_Geselecteerde passage_.
Het tweede rapport betreft een taxatie in verhuurde staat. De onderbouwing van de huurreferenties is onvoldoende en de taxateur vertaalt niet hoe de markthuur tot de marktwaarde leidt, met een enorm verschil tussen de waarde in leegstand en verhuurde toestand. Ook worden diverse keren de termen executiewaarde en vrijwillige veiling gehanteerd. Dit zijn geen erkende waardebegrippen en het gebruik ervan is daarom onzorgvuldig. Daarnaast is sprake van taxeren buiten de Kamer waar de taxateur ingeschreven staat, zonder toelichting waarom hij over de daarvoor benodigde deskundigheid beschikt.
De taxateur begrijpt niet waar de klacht vandaan komt. De opdrachtgevers en de bank waren tevreden met de taxatie. De gevraagde maatregel vindt hij erg zwaar. Hij heeft openheid gegeven tijdens de gesprekken en heeft toegelicht hoe alles tot stand is gekomen en waarom hij bepaalde begrippen heeft gebruikt. Hij heeft sinds de audit meerdere taxaties van vergelijkbare objecten doorverwezen naar een BV-taxateur en neemt deze taxaties niet meer aan, zodat de kans op herhaling gering is. Na het tweede gecontroleerde taxatierapport heeft hij extra scholing gevolgd inzake verhuurd vastgoed. Hij begrijpt dat in dit rapport fouten zijn gemaakt met betrekking tot de doelomschrijving en de hieruit volgende onderbouwing.

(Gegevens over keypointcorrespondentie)

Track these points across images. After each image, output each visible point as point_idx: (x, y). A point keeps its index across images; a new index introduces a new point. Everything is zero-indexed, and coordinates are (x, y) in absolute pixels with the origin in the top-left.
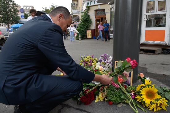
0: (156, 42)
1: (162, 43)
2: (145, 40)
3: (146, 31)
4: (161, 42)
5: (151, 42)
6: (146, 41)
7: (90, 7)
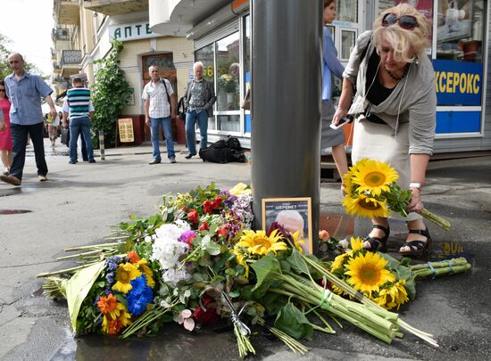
7: (125, 46)
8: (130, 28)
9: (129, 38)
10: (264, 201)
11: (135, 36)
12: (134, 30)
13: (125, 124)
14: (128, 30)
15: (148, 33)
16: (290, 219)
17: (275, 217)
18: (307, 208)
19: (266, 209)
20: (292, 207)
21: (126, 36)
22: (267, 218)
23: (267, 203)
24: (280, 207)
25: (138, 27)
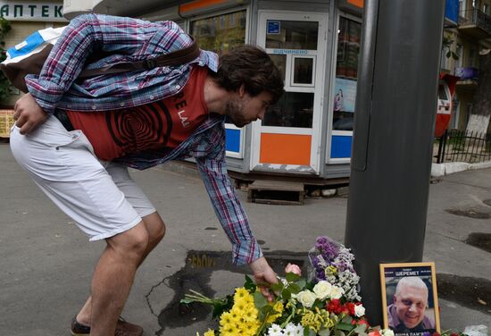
0: (290, 168)
1: (303, 170)
2: (260, 162)
3: (263, 135)
4: (300, 168)
5: (275, 167)
6: (261, 164)
7: (14, 27)
8: (21, 7)
9: (19, 17)
10: (383, 266)
11: (27, 16)
12: (27, 10)
13: (7, 117)
14: (18, 9)
15: (43, 15)
16: (412, 287)
17: (396, 284)
18: (430, 274)
19: (386, 276)
20: (414, 273)
21: (15, 16)
22: (387, 286)
23: (386, 269)
24: (401, 273)
25: (32, 8)
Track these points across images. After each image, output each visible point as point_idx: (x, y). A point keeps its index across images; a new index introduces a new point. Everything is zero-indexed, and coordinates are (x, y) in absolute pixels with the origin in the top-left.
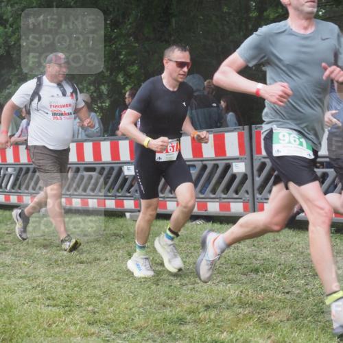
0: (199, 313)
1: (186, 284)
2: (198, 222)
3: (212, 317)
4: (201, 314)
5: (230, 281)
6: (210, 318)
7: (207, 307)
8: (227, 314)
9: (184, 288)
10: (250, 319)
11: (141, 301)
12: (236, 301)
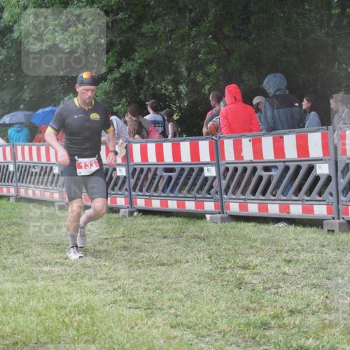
0: (284, 318)
1: (269, 288)
2: (281, 225)
3: (297, 322)
4: (286, 319)
5: (315, 286)
6: (294, 324)
7: (292, 312)
8: (312, 320)
9: (267, 292)
10: (336, 325)
11: (224, 305)
12: (321, 306)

_Uit te voeren taken_.
a - Geef voor elk van de volgende beweringen aan of ze overeenkomen met de passage over de klacht tegen de taxateur. Antwoord telkens met ja of nee en citeer letterlijk de woorden uit de passage die de doorslag geven.
(i) Executiewaarde en vrijwillige veiling zijn erkende waardebegrippen.
(ii) De taxateur neemt taxaties van vergelijkbare objecten niet meer aan.
(iii) De taxateur heeft na het eerste gecontroleerde taxatierapport extra scholing gevolgd.
b - Neem uit de passage over de klacht tegen de taxateur letterlijk het stuk over van "De taxateur begrijpt" tot en met "hieruit volgende onderbouwing.".

_Resultaten oefening_.
a -
(i) Nee: "Dit zijn geen erkende waardebegrippen"
(ii) Ja: "neemt deze taxaties niet meer aan"
(iii) Nee: "Na het tweede gecontroleerde taxatierapport heeft hij extra scholing gevolgd"

b -
De taxateur begrijpt niet waar de klacht vandaan komt. De opdrachtgevers en de bank waren tevreden met de taxatie. De gevraagde maatregel vindt hij erg zwaar. Hij heeft openheid gegeven tijdens de gesprekken en heeft toegelicht hoe alles tot stand is gekomen en waarom hij bepaalde begrippen heeft gebruikt. Hij heeft sinds de audit meerdere taxaties van vergelijkbare objecten doorverwezen naar een BV-taxateur en neemt deze taxaties niet meer aan, zodat de kans op herhaling gering is. Na het tweede gecontroleerde taxatierapport heeft hij extra scholing gevolgd inzake verhuurd vastgoed. Hij begrijpt dat in dit rapport fouten zijn gemaakt met betrekking tot de doelomschrijving en de hieruit volgende onderbouwing.